Work item
For this exercise, return only the lines in the records below from the one holding "ear Old Tawny" through the one holding "6) Eigentumsvorbehalt", including both, exactly as they appear and without pictures.

##### Data records

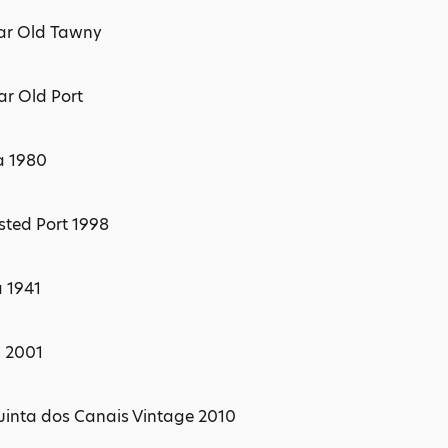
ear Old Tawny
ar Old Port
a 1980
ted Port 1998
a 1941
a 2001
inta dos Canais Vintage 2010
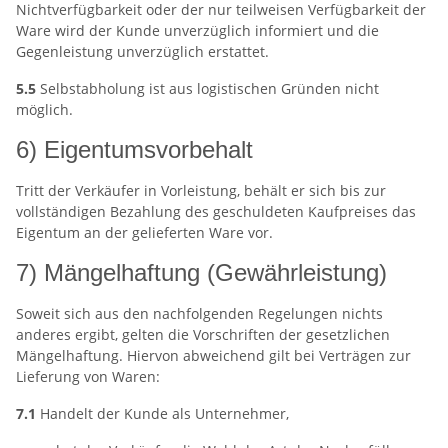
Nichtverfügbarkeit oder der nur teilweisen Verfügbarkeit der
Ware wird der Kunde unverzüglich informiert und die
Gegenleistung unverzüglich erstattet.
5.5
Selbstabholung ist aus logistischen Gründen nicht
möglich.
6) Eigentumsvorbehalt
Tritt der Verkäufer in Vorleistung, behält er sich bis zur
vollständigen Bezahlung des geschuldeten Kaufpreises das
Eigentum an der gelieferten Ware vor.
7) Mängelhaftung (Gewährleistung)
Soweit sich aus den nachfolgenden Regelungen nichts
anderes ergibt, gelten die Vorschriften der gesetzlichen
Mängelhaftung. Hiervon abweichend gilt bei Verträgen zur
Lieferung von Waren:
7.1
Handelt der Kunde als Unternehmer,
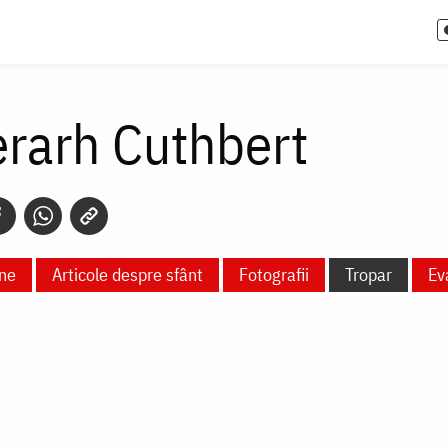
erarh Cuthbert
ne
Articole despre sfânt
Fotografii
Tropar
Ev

##########
##### Data records

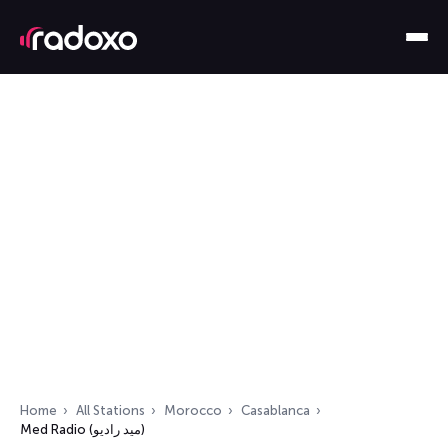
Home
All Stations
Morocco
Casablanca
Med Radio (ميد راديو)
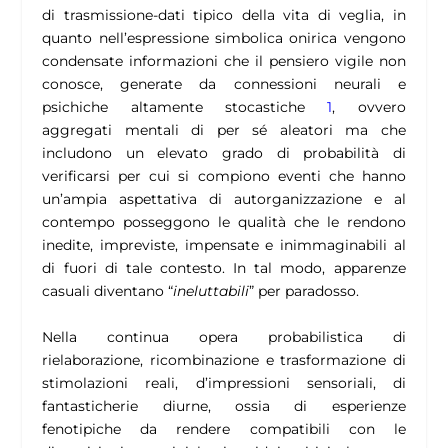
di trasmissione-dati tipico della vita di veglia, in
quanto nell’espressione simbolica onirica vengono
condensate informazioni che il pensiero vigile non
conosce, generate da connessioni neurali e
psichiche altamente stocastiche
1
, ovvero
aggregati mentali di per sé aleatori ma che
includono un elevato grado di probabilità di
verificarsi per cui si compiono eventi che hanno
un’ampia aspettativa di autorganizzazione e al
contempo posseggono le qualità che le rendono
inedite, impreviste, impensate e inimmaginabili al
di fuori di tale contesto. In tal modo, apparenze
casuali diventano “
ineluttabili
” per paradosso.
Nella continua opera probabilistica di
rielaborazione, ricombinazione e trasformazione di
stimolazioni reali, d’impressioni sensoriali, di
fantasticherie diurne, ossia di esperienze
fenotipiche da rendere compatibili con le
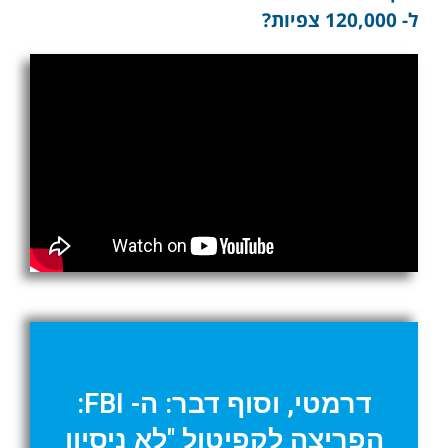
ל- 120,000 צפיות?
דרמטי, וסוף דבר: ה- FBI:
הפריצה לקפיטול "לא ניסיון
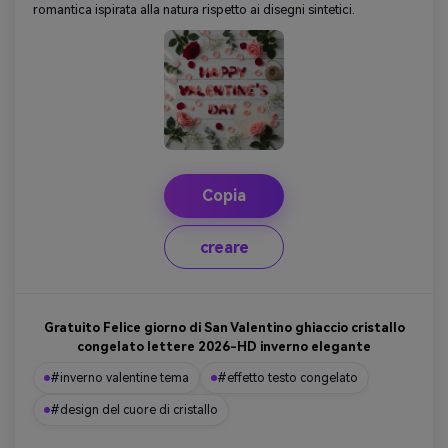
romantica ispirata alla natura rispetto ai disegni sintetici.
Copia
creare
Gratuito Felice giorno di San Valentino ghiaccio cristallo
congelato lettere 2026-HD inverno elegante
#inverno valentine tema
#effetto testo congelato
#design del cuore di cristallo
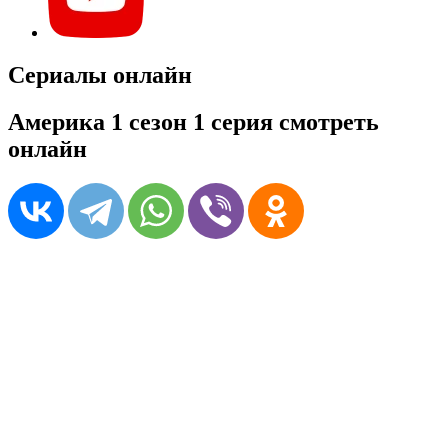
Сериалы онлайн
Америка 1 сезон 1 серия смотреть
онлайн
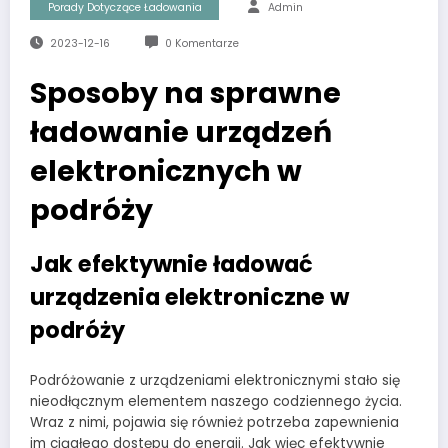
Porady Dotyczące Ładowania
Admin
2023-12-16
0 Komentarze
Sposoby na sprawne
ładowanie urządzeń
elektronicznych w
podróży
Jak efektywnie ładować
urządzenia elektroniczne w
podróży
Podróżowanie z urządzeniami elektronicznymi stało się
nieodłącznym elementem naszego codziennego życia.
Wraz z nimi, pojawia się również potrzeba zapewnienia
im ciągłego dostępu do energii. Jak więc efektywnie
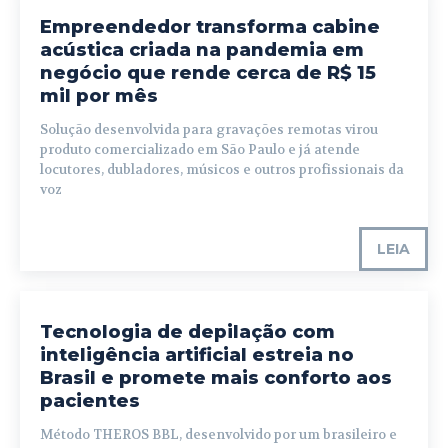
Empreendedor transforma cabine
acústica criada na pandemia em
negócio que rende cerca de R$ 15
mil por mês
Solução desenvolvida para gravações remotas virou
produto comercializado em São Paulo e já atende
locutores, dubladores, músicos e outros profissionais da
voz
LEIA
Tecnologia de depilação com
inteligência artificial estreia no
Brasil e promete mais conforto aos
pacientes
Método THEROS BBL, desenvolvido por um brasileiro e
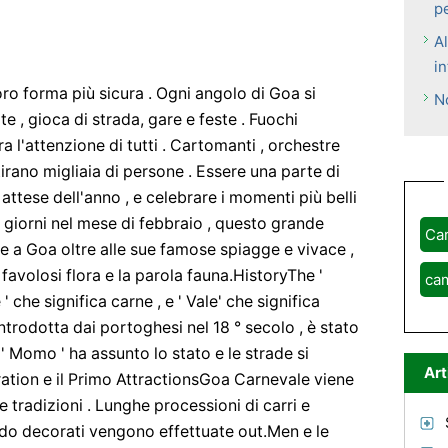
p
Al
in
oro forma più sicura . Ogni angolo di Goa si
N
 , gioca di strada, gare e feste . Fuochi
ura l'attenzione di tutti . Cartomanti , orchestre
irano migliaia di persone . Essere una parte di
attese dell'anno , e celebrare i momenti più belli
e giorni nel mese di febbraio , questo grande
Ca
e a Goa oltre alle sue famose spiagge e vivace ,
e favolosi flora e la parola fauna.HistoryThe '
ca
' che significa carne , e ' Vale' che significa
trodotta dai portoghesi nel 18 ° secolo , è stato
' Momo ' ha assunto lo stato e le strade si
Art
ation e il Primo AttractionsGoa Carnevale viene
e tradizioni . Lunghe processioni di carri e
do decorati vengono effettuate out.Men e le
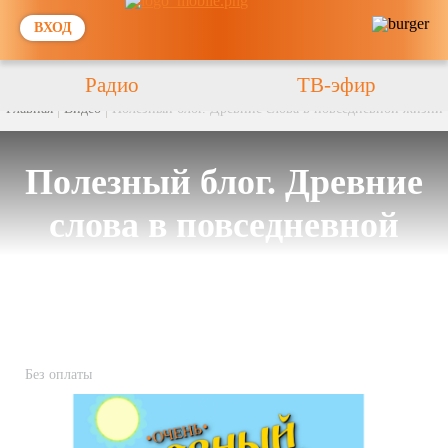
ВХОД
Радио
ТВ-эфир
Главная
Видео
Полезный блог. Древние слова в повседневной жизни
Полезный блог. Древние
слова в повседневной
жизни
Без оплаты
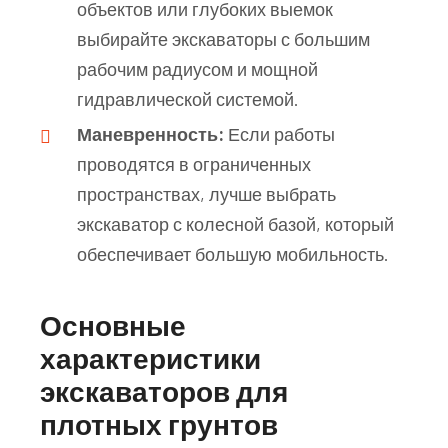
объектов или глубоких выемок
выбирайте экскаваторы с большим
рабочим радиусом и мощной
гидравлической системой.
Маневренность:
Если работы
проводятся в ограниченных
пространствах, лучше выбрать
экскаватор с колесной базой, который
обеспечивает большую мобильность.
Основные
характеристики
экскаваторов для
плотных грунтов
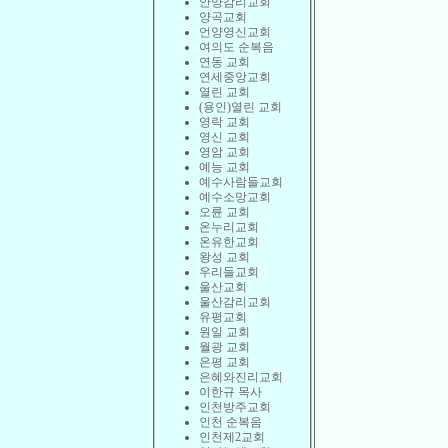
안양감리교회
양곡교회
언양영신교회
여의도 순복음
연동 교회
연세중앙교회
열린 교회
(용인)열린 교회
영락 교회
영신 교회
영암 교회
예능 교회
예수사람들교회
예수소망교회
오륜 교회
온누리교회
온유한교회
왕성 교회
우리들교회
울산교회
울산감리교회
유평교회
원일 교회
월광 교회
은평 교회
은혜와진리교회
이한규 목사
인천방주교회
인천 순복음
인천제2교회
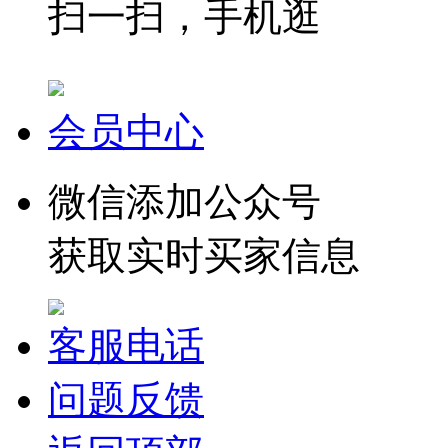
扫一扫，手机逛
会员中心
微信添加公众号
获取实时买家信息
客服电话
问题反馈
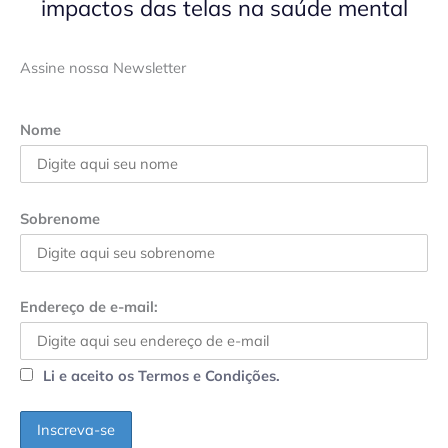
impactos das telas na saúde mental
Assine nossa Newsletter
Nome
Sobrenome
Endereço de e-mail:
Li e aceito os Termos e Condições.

##########

Exercise result
ear Old Tawny
ar Old Port
a 1980
ted Port 1998
a 1941
a 2001
inta dos Canais Vintage 2010
Nichtverfügbarkeit oder der nur teilweisen Verfügbarkeit der
Ware wird der Kunde unverzüglich informiert und die
Gegenleistung unverzüglich erstattet.
5.5
Selbstabholung ist aus logistischen Gründen nicht
möglich.
6) Eigentumsvorbehalt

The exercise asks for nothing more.